[Directive]: Please collect every line in the entries below that contains the string "align", treating uppercase and lowercase as different.

(Stored data entries)
________________________________________
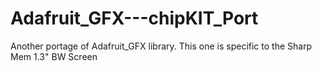 # Adafruit_GFX---chipKIT_Port
Another portage of Adafruit_GFX library. This one is specific to the Sharp Mem 1.3" BW Screen

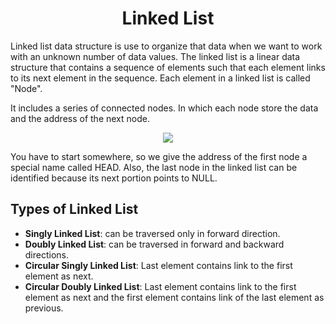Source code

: <h1 align='center'>Linked List</h1>
<p>Linked list data structure is use to organize that data when we want to work with an unknown number of data values. The linked list is a linear data structure that contains a sequence of elements such that each element links to its next element in the sequence. Each element in a linked list is called "Node".</p>
<p>It includes a series of connected nodes. In which each node store the data and the address of the next node.</p> 
<div align='center'>
  <img src="https://www.alphacodingskills.com/imgfiles/linked-list.PNG">
</div>  
<p>You have to start somewhere, so we give the address of the first node a special name called HEAD. Also, the last node in the linked list can be identified because its next portion points to NULL.</p>
<h2>Types of Linked List</h2>
<ul>
  <li><b>Singly Linked List</b>: can be traversed only in forward direction.</li>
  <li><b>Doubly Linked List</b>: can be traversed in forward and backward directions.</li>
  <li><b>Circular Singly Linked List</b>: Last element contains link to the first element as next.</li>
  <li><b>Circular Doubly Linked List</b>: Last element contains link to the first element as next and the first element contains link of the last element as previous.</li>
</ul>
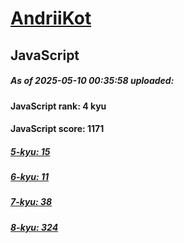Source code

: # [AndriiKot](https://www.codewars.com/users/AndriiKot) 

## JavaScript

##### As of 2025-05-10 00:35:58 uploaded:

#### JavaScript rank: 4 kyu

#### JavaScript score: 1171

##### [5-kyu: 15](https://github.com/AndriiKot/JavaScript__CodeWars/tree/main/kyu-5)

##### [6-kyu: 11](https://github.com/AndriiKot/JavaScript__CodeWars/tree/main/kyu-6)

##### [7-kyu: 38](https://github.com/AndriiKot/JavaScript__CodeWars/tree/main/kyu-7)

##### [8-kyu: 324](https://github.com/AndriiKot/JavaScript__CodeWars/tree/main/kyu-8)

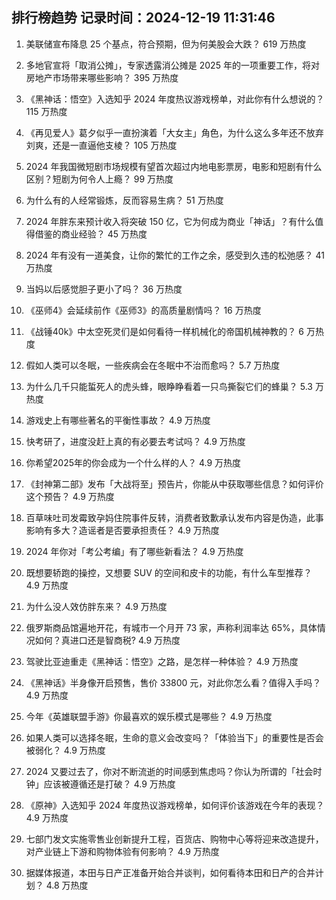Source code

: 
## 排行榜趋势 记录时间：2024-12-19 11:31:46
  
  1. 美联储宣布降息 25 个基点，符合预期，但为何美股会大跌？ 619 万热度
    
  2. 多地官宣将「取消公摊」，专家透露消公摊是 2025 年的一项重要工作，将对房地产市场带来哪些影响？ 395 万热度
    
  3. 《黑神话：悟空》入选知乎 2024 年度热议游戏榜单，对此你有什么想说的？ 115 万热度
    
  4. 《再见爱人》葛夕似乎一直扮演着「大女主」角色，为什么这么多年还不放弃刘爽，还是一直逼他支棱？ 105 万热度
    
  5. 2024 年我国微短剧市场规模有望首次超过内地电影票房，电影和短剧有什么区别？短剧为何令人上瘾？ 99 万热度
    
  6. 为什么有的人经常锻炼，反而容易生病？ 51 万热度
    
  7. 2024 年胖东来预计收入将突破 150 亿，它为何成为商业「神话」？有什么值得借鉴的商业经验？ 45 万热度
    
  8. 2024 年有没有一道美食，让你的繁忙的工作之余，感受到久违的松弛感？ 41 万热度
    
  9. 当妈以后感觉胆子更小了吗？ 36 万热度
    
  10. 《巫师4》会延续前作《巫师3》的高质量剧情吗？ 16 万热度
    
  11. 《战锤40k》中太空死灵们是如何看待一样机械化的帝国机械神教的？ 6 万热度
    
  12. 假如人类可以冬眠，一些疾病会在冬眠中不治而愈吗？ 5.7 万热度
    
  13. 为什么几千只能蜇死人的虎头蜂，眼睁睁看着一只鸟撕裂它们的蜂巢？ 5.3 万热度
    
  14. 游戏史上有哪些著名的平衡性事故？ 4.9 万热度
    
  15. 快考研了，进度没赶上真的有必要去考试吗？ 4.9 万热度
    
  16. 你希望2025年的你会成为一个什么样的人？ 4.9 万热度
    
  17. 《封神第二部》发布「大战将至」预告片，你能从中获取哪些信息？如何评价这个预告？ 4.9 万热度
    
  18. 百草味吐司发霉致孕妈住院事件反转，消费者致歉承认发布内容是伪造，此事影响有多大？造谣者是否要承担责任？ 4.9 万热度
    
  19. 2024 年你对「考公考编」有了哪些新看法？ 4.9 万热度
    
  20. 既想要轿跑的操控，又想要 SUV 的空间和皮卡的功能，有什么车型推荐？ 4.9 万热度
    
  21. 为什么没人效仿胖东来？ 4.9 万热度
    
  22. 俄罗斯商品馆遍地开花，有城市一个月开 73 家，声称利润率达 65%，具体情况如何？真进口还是智商税? 4.9 万热度
    
  23. 驾驶比亚迪重走《黑神话：悟空》之路，是怎样一种体验？ 4.9 万热度
    
  24. 《黑神话》半身像开启预售，售价 33800 元，对此你怎么看？值得入手吗？ 4.9 万热度
    
  25. 今年《英雄联盟手游》你最喜欢的娱乐模式是哪些？ 4.9 万热度
    
  26. 如果人类可以选择冬眠，生命的意义会改变吗？「体验当下」的重要性是否会被弱化？ 4.9 万热度
    
  27. 2024 又要过去了，你对不断流逝的时间感到焦虑吗？你认为所谓的「社会时钟」应该被遵循还是打破？ 4.9 万热度
    
  28. 《原神》入选知乎 2024 年度热议游戏榜单，如何评价该游戏在今年的表现？ 4.9 万热度
    
  29. 七部门发文实施零售业创新提升工程，百货店、购物中心等将迎来改造提升，对产业链上下游和购物体验有何影响？ 4.9 万热度
    
  30. 据媒体报道，本田与日产正准备开始合并谈判，如何看待本田和日产的合并计划？ 4.8 万热度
________________________________________
[Exercise answer]:
: <h1 align='center'>Linked List</h1>
<div align='center'>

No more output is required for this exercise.